Your security posture is only as strong as your weakest vendor. Third-party breaches — where attackers compromise a supplier to reach their actual target — are now one of the most significant threat vectors facing organizations. Here’s how to manage it.
Why Third-Party Risk Has Exploded
Modern organizations share data and system access with hundreds of vendors: cloud providers, SaaS applications, payroll processors, IT service providers, legal firms, marketing agencies. Each vendor with access to your systems or data is a potential entry point for attackers. High-profile supply chain attacks have demonstrated that even large, sophisticated organizations are vulnerable through their vendor relationships.
Building a Third-Party Risk Program
Step 1: Inventory your vendors.
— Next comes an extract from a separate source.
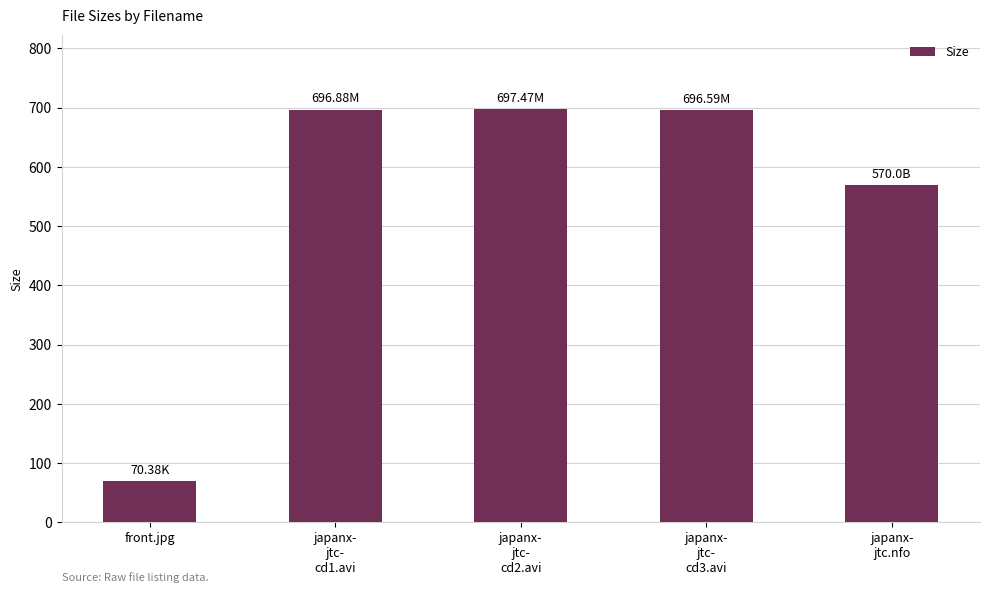

What is the label of the 5th bar from the right?

front.jpg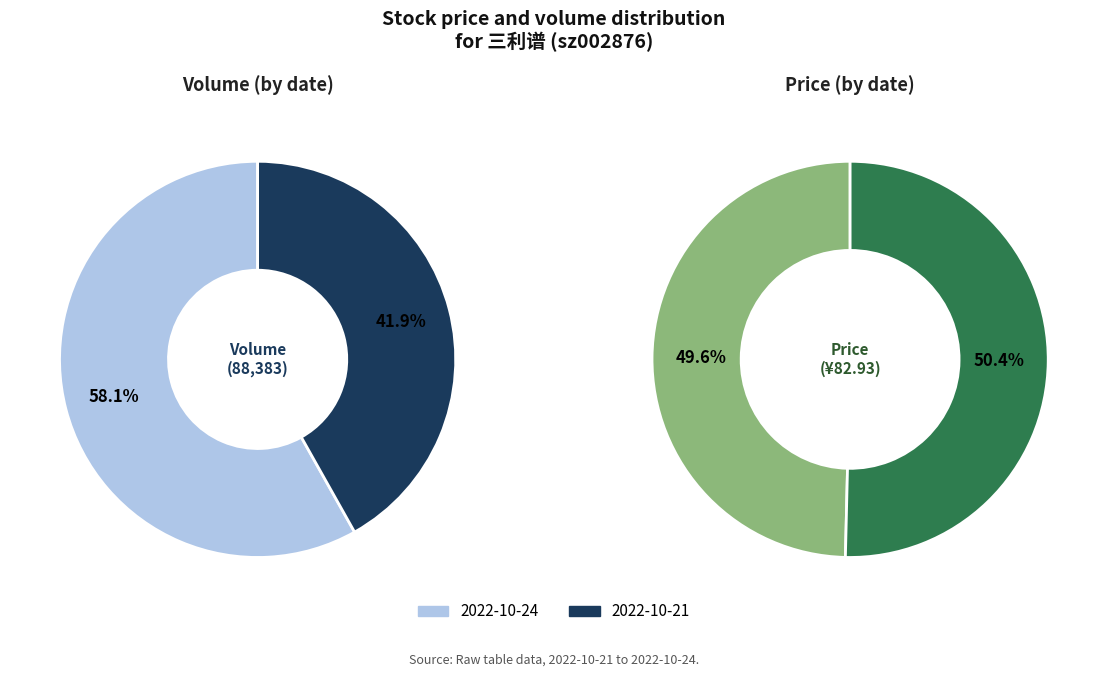

Which slice is the largest?

2022-10-24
Most organizations don’t have a complete picture of who has access to their systems and data. Start with a vendor inventory that captures what each vendor accesses, what data they handle, and how they connect to your environment.
Step 2: Tier your vendors by risk. Not all vendors present equal risk. A vendor with admin access to your production environment is higher risk than a vendor who receives invoices by email. Tier vendors by the access they have and the sensitivity of the data they handle, and apply due diligence proportionate to that risk.
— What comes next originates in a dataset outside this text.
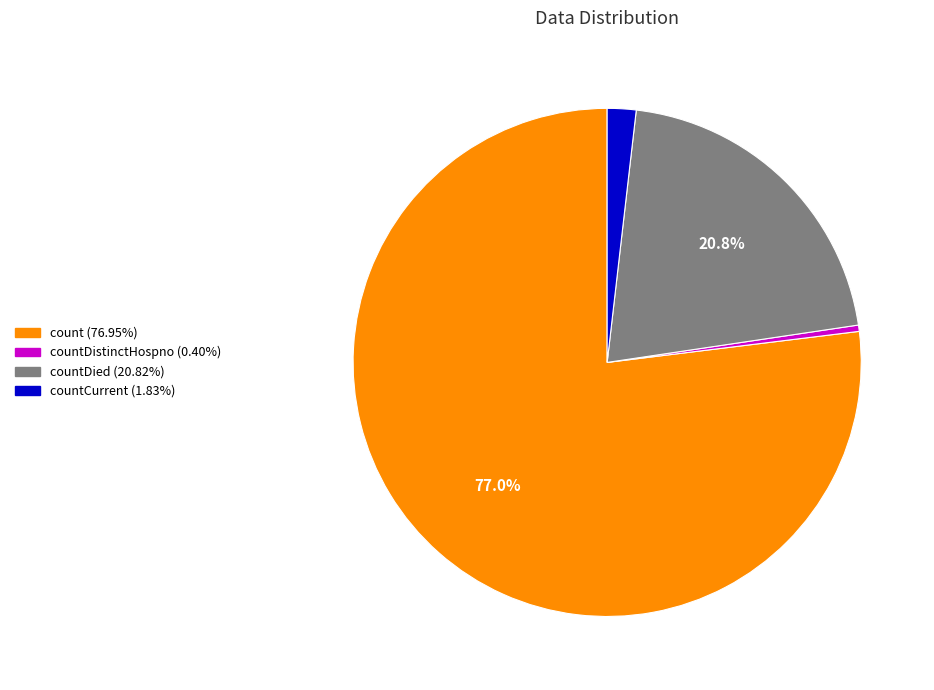

Is there any slice that represents more than half of the pie?

Yes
Step 3: Conduct security due diligence before onboarding. Require security questionnaires, SOC 2 reports, penetration test results, or security ratings before granting access. The depth of due diligence should match the vendor’s risk tier.
Step 4: Include security requirements in contracts. Security requirements should be contractual obligations: minimum security controls, breach notification timelines, right to audit, and data handling requirements. Contracts without these provisions leave you without recourse when a vendor has an incident.
Step 5: Monitor continuously. Vendor risk doesn’t end at onboarding. Monitor for security incidents at your vendors, review SOC 2 reports annually, and reassess high-risk vendors when significant changes occur.